Di tengah meningkatnya proteksionisme perdagangan dunia, serta berbagai hambatan non-tarif yang selama ini membebani produk Indonesia, diplomasi Presiden Prabowo menunjukkan arah baru: Indonesia tidak lagi hanya menjual bahan mentah, tetapi mulai memainkan strategi penguasaan akses pasar internasional.
Prancis Sebagai Gerbang Ekonomi Uni Eropa
Selama bertahun-tahun, minyak kelapa sawit mentah atau CPO Indonesia menghadapi tekanan besar di pasar Eropa. Isu lingkungan, keberlanjutan, hingga kampanye hitam terhadap sawit sering dijadikan instrumen pembatas perdagangan. Namun ironisnya, kebutuhan Eropa terhadap produk berbasis sawit tetap tinggi.
Data menunjukkan kebutuhan CPO Prancis berada pada kisaran 150.000 hingga 400.000 ton per tahun. Industri biodiesel mereka bahkan membutuhkan sekitar 650.000 ton bahan baku nabati setiap tahunnya. Fakta ini menunjukkan satu hal penting: Eropa mungkin mengkritik sawit Indonesia, tetapi mereka tetap membutuhkan sawit Indonesia.
Di sinilah kecerdasan strategi Presiden Prabowo terlihat. Diplomasi ke Prancis bukan semata mencari pembeli baru, melainkan membangun jalur distribusi permanen menuju seluruh pasar Uni Eropa. Dengan potensi kuota bebas bea masuk hingga 1 juta ton per tahun melalui skema kerja sama perdagangan, Indonesia memiliki peluang memperluas ekspor jauh melampaui kebutuhan domestik Prancis sendiri.
Langkah ini sangat penting karena kapasitas produksi nasional Indonesia mencapai lebih dari 51 juta ton CPO per tahun. Tanpa perluasan pasar ekspor, kelebihan produksi akan menjadi ancaman bagi stabilitas harga sawit nasional dan kesejahteraan petani.
Namun yang paling strategis bukan hanya soal volume perdagangan. Yang jauh lebih penting adalah upaya Indonesia melawan hambatan sertifikasi yang selama ini digunakan sebagai alat pembatas pasar. Melalui hubungan bilateral dengan Prancis, Indonesia berupaya mendorong pengakuan standar yang lebih adil dan saling menguntungkan.

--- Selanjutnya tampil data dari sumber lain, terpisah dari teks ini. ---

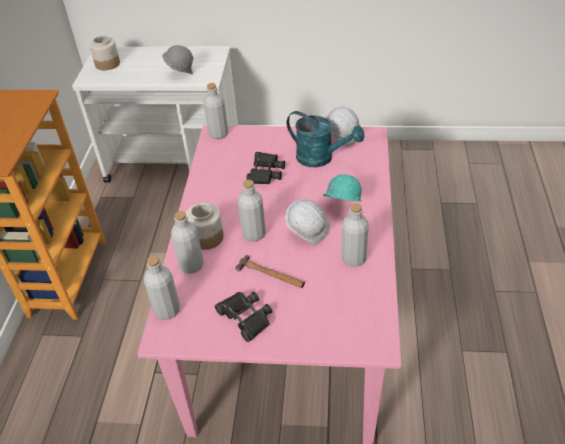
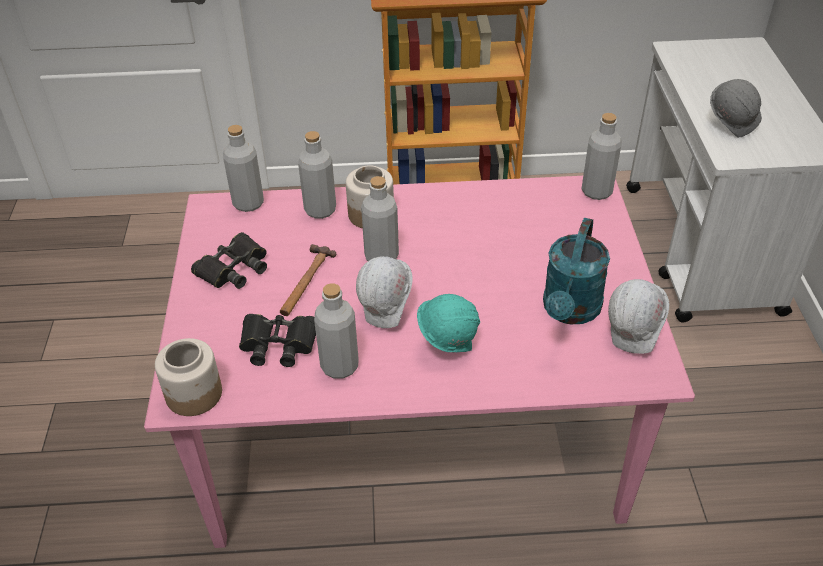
camera: 80 degrees right, 0 degrees up
(108, 64) = (723, 57): jar -> jar (194, 395)
(265, 172) = (517, 252): black binoculars -> black binoculars (278, 344)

Jika sertifikasi Indonesia diterima di Prancis, maka peluang besar terbuka agar produk nasional lebih mudah masuk ke Jerman, Italia, Spanyol, Belanda, dan negara-negara Uni Eropa lainnya tanpa harus menghadapi proses berulang yang mahal dan rumit.
Ini bukan lagi sekadar diplomasi dagang biasa. Ini adalah perjuangan membuka pintu permanen bagi kedaulatan ekonomi Indonesia di pasar paling maju di dunia.
Feronikel: Senjata Strategis Baru Indonesia
Selain sawit, kunjungan Presiden Prabowo juga memiliki dimensi yang jauh lebih besar dalam sektor mineral strategis, khususnya feronikel.
Indonesia saat ini adalah produsen nikel terbesar dunia. Namun selama bertahun-tahun, struktur ekspor nasional sangat bergantung pada satu pasar utama: China. Sekitar 90 persen ekspor feronikel Indonesia masih terserap ke negeri tersebut.
Ketergantungan seperti ini sangat berbahaya bagi keamanan ekonomi nasional. Ketika satu negara terlalu dominan sebagai pembeli, maka posisi tawar Indonesia menjadi rentan terhadap perubahan harga, kebijakan, maupun tekanan geopolitik.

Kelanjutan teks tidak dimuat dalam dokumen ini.